◆ **SOURCE EXTRACT**:
▶

One of the bigger downsides for participants in the program is that their cash is locked up for perhaps five years, says Terry Ritchie, director of cross-border wealth services for Cardinal Point Capital Management Inc., a firm with offices in Canada and the United States that specializes in wealth management for people in both countries.
Mr. Ritchie says it’s critical for would-be EB-5 investors to look at their tax and estate planning structures, their other investments and the tax implications of leaving Canada.
He cautions that the program comes with a “a nuisance factor because you’re dealing with government.” For example there’s a lot of poking and prodding through your personal information and tax returns. “You’re laying bare your financials,” he says.
The visa applicant must also show evidence that the investment is being made with capital acquired lawfully, for example earnings from employment, private businesses, real estate, stocks and bonds, an inheritance or a gift.
It typically takes 18 to 20 months for applications to be processed, and the filing fee is US$3,675. Plans to update the program and increase the minimum investments required have been reported but not implemented. There have also been warnings that the program might be cancelled altogether.
Mr. Kirkwood suggests that Canadians exhaust other options for U.S. residency, such as family sponsorship or sponsorship by an employer, as it can take a significant amount of time and money to go the EB-5 route. Administrative fees for the EB-5 program can range from $30,000 to $50,000, with legal costs of around $25,000, he says, plus the cost of other professional and financial planning advice.
Entrepreneurs looking to live full-time in the United States, he notes, have other options, such as the E-2 investor visa, which requires a smaller investment in a business – say an outlay of US$150,000 to start a yogurt shop in Florida, for instance – but does not come with a green card and must be renewed periodically.
The principal residence of EB-5 visa holders must be in the United States, Mr. Kirkwood notes. Direct investors are expected to live in the same area as their project, in order to develop and manage the business, while passive investors can live anywhere in the country.
Another motivation for EB-5 investors is attendance at elite universities. For example, it may be easier for the children of EB-5 visa holders to ultimately get into an Ivy League school as a green card holder or dual citizen rather than an international student, and they might qualify for in-state tuition at universities. But Mr. Kirkwood warns that dependent children must be younger than 21 upon the initial program approval to qualify for green cards.

◀

◆ **LISTED ENTRIES**:

▶

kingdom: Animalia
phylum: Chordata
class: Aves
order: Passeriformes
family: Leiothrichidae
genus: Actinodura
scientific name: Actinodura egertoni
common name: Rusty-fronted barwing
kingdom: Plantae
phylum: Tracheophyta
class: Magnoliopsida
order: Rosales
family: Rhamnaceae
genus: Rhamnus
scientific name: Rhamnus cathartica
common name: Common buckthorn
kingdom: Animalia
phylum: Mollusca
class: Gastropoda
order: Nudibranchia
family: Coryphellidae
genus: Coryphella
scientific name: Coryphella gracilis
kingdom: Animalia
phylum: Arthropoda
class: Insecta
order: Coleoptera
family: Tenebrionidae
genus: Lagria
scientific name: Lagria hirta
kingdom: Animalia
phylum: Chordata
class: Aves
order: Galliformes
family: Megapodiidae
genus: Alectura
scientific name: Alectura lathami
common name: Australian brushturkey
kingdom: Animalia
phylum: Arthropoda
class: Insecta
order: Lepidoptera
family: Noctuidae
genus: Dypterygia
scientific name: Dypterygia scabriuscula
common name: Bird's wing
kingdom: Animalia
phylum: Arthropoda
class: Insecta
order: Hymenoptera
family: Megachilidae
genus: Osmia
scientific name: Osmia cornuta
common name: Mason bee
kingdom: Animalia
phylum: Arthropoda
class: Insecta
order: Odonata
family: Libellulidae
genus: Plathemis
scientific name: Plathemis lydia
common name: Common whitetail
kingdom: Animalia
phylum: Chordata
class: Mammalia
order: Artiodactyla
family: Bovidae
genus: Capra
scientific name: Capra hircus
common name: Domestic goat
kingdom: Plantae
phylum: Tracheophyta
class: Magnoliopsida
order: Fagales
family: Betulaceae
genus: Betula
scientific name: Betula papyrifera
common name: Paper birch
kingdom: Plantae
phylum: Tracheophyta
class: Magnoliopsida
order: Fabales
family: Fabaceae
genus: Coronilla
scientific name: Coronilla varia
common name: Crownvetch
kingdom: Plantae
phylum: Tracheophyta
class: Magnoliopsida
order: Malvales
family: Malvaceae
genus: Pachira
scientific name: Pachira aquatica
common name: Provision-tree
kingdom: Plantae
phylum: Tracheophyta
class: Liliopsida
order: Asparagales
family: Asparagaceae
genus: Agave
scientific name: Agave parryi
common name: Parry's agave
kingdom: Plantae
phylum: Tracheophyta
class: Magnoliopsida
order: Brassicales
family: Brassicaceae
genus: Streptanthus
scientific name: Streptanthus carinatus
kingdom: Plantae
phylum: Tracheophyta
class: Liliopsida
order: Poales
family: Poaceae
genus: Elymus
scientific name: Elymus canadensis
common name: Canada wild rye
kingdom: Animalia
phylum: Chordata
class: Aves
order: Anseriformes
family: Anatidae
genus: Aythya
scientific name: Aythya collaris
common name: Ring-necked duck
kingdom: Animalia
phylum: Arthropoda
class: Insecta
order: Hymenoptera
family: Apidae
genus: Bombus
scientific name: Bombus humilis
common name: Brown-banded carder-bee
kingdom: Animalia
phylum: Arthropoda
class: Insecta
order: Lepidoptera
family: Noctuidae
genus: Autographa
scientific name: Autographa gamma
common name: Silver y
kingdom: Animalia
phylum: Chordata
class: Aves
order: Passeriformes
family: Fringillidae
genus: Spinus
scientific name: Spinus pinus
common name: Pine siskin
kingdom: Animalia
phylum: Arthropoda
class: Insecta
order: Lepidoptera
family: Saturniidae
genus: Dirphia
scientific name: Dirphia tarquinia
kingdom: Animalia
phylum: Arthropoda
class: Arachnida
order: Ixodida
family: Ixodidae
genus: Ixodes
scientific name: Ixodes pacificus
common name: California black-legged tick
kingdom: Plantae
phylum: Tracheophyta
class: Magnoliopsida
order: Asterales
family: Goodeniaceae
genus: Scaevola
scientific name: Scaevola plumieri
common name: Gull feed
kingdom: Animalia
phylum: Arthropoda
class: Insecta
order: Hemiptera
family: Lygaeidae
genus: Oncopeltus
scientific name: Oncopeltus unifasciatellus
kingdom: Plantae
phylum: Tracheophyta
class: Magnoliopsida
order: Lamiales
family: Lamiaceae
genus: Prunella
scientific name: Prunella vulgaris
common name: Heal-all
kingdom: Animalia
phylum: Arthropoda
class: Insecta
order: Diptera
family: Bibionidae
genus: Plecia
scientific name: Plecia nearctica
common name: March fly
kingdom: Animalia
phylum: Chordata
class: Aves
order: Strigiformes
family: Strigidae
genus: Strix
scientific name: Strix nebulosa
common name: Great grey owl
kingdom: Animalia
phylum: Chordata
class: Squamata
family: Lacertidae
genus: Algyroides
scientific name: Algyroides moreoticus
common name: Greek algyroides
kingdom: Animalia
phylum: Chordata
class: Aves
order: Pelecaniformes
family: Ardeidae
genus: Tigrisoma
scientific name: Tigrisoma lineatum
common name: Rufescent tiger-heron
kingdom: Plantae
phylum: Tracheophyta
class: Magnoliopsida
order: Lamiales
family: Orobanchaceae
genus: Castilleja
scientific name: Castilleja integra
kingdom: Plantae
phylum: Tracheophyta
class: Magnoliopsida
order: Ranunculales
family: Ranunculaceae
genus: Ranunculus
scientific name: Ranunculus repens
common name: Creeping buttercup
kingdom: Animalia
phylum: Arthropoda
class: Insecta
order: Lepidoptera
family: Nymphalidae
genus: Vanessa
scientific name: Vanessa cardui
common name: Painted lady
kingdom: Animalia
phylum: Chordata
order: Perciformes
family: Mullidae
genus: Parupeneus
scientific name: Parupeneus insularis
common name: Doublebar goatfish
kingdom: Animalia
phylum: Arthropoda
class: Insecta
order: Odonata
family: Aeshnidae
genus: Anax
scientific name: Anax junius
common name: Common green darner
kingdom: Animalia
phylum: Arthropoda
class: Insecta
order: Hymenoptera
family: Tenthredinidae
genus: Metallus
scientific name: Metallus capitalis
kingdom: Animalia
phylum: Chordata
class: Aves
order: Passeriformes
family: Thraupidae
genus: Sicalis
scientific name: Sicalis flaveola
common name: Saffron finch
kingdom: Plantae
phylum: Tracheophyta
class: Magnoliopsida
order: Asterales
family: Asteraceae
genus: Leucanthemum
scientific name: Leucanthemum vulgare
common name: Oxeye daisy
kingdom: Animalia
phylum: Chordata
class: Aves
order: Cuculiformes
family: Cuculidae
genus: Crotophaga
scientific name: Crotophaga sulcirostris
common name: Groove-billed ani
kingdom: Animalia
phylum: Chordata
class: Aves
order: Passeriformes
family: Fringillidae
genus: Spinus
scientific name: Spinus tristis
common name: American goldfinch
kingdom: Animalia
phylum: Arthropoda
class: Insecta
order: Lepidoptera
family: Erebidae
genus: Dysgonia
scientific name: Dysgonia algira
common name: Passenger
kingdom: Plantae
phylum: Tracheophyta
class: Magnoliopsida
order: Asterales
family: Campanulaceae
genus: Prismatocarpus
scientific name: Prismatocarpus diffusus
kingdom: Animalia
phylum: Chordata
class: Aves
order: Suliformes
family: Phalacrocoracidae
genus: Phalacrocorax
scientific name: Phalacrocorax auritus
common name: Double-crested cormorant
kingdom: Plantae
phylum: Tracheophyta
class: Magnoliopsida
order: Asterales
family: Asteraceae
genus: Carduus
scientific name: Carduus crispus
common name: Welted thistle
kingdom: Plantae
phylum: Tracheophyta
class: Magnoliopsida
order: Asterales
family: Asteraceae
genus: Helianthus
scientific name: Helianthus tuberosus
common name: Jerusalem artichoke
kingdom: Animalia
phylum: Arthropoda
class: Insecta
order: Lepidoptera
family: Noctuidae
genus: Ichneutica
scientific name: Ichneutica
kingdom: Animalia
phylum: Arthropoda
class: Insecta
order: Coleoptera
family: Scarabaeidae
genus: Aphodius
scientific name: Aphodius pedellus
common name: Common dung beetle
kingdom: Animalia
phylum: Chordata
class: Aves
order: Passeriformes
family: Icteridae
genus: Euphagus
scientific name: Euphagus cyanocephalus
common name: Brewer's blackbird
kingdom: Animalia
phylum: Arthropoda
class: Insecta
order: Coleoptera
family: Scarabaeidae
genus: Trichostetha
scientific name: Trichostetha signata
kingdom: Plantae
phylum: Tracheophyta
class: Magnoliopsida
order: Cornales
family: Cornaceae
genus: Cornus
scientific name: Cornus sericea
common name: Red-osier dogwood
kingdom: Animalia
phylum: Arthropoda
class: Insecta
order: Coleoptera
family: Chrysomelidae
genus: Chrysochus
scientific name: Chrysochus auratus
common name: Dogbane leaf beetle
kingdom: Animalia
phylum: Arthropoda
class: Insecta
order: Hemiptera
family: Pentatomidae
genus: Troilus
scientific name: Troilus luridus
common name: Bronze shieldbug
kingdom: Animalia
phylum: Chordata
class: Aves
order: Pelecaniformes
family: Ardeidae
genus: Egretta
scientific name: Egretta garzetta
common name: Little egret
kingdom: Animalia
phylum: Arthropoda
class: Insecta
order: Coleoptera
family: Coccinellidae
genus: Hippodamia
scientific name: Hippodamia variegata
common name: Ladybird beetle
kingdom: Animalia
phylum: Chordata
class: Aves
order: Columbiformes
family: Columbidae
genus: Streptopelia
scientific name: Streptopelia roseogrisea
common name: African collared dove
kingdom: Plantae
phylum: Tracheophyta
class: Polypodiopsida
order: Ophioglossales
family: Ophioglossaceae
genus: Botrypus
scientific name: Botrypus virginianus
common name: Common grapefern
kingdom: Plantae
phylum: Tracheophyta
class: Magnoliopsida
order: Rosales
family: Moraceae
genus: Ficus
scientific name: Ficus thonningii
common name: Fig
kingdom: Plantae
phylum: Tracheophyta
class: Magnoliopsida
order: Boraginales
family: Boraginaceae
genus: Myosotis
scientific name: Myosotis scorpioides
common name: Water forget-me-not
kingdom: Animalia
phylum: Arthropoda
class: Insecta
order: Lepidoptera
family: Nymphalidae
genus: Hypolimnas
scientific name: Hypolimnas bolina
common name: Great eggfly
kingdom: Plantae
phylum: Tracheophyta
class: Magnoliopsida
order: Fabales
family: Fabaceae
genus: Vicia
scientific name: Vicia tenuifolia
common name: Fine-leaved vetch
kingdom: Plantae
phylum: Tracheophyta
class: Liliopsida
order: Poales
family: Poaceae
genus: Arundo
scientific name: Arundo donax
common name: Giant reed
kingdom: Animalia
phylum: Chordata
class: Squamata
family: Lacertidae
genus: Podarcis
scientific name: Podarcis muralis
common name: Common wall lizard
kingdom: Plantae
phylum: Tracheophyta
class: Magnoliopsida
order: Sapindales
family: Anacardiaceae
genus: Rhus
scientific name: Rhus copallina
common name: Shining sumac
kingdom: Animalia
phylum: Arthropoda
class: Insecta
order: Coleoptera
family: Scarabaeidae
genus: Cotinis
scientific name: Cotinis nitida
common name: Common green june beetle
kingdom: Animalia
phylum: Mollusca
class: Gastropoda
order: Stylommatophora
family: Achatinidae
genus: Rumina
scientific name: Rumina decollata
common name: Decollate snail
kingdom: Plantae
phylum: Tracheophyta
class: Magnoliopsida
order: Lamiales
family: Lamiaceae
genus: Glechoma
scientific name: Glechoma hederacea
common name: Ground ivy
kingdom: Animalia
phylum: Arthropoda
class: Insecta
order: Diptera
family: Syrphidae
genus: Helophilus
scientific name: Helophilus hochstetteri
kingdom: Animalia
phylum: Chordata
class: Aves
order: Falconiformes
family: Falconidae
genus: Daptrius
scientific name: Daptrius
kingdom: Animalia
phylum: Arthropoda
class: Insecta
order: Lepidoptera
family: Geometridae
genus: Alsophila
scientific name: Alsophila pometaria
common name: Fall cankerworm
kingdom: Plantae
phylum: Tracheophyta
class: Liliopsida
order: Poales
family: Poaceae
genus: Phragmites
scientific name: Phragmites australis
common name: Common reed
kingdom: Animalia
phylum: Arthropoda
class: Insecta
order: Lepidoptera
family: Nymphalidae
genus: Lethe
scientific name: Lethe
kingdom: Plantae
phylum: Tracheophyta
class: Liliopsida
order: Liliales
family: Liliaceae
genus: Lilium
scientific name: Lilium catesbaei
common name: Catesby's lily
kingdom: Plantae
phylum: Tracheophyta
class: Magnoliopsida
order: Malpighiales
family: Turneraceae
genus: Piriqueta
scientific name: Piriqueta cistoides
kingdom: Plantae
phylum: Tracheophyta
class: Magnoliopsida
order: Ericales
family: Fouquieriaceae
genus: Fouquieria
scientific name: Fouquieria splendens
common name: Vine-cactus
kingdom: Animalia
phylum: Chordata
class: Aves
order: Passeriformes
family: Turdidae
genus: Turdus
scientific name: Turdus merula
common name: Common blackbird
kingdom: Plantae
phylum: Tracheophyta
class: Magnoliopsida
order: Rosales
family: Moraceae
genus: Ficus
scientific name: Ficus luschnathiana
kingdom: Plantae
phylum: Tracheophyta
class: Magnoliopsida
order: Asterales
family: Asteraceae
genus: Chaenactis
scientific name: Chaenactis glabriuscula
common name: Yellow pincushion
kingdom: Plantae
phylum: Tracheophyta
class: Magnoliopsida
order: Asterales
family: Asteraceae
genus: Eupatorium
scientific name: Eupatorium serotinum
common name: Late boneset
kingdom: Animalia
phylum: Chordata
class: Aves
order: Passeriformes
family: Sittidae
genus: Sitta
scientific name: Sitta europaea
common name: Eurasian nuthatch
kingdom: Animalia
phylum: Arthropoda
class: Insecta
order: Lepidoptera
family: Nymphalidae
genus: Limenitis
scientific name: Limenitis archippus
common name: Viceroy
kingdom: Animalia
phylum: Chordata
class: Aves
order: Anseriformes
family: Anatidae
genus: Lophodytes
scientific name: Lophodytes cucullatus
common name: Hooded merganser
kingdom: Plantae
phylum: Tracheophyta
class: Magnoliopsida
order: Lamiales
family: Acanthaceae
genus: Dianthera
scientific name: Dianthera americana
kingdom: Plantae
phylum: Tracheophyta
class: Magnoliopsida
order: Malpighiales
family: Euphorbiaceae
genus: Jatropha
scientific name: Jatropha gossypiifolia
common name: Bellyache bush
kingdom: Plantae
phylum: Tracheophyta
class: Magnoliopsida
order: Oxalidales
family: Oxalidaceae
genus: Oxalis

◀

◆ **SET OF TASKS**:
1. Revise the part of the EB-5 passage that opens with the words "Entrepreneurs looking to" and closes with "be renewed periodically.", putting "coffee shop" in place of "yogurt shop".
2. Please copy out the part of the records that opens with the line containing "scientific name: Egretta garzetta" and closes with the line containing "class: Polypodiopsida", including both of those lines.
The EB-5 passage and the records come from unrelated sources.

◆ **TASK-BY-TASK ANSWERS**:
1.
Entrepreneurs looking to live full-time in the United States, he notes, have other options, such as the E-2 investor visa, which requires a smaller investment in a business – say an outlay of US$150,000 to start a coffee shop in Florida, for instance – but does not come with a green card and must be renewed periodically.

2.
scientific name: Egretta garzetta
common name: Little egret
kingdom: Animalia
phylum: Arthropoda
class: Insecta
order: Coleoptera
family: Coccinellidae
genus: Hippodamia
scientific name: Hippodamia variegata
common name: Ladybird beetle
kingdom: Animalia
phylum: Chordata
class: Aves
order: Columbiformes
family: Columbidae
genus: Streptopelia
scientific name: Streptopelia roseogrisea
common name: African collared dove
kingdom: Plantae
phylum: Tracheophyta
class: Polypodiopsida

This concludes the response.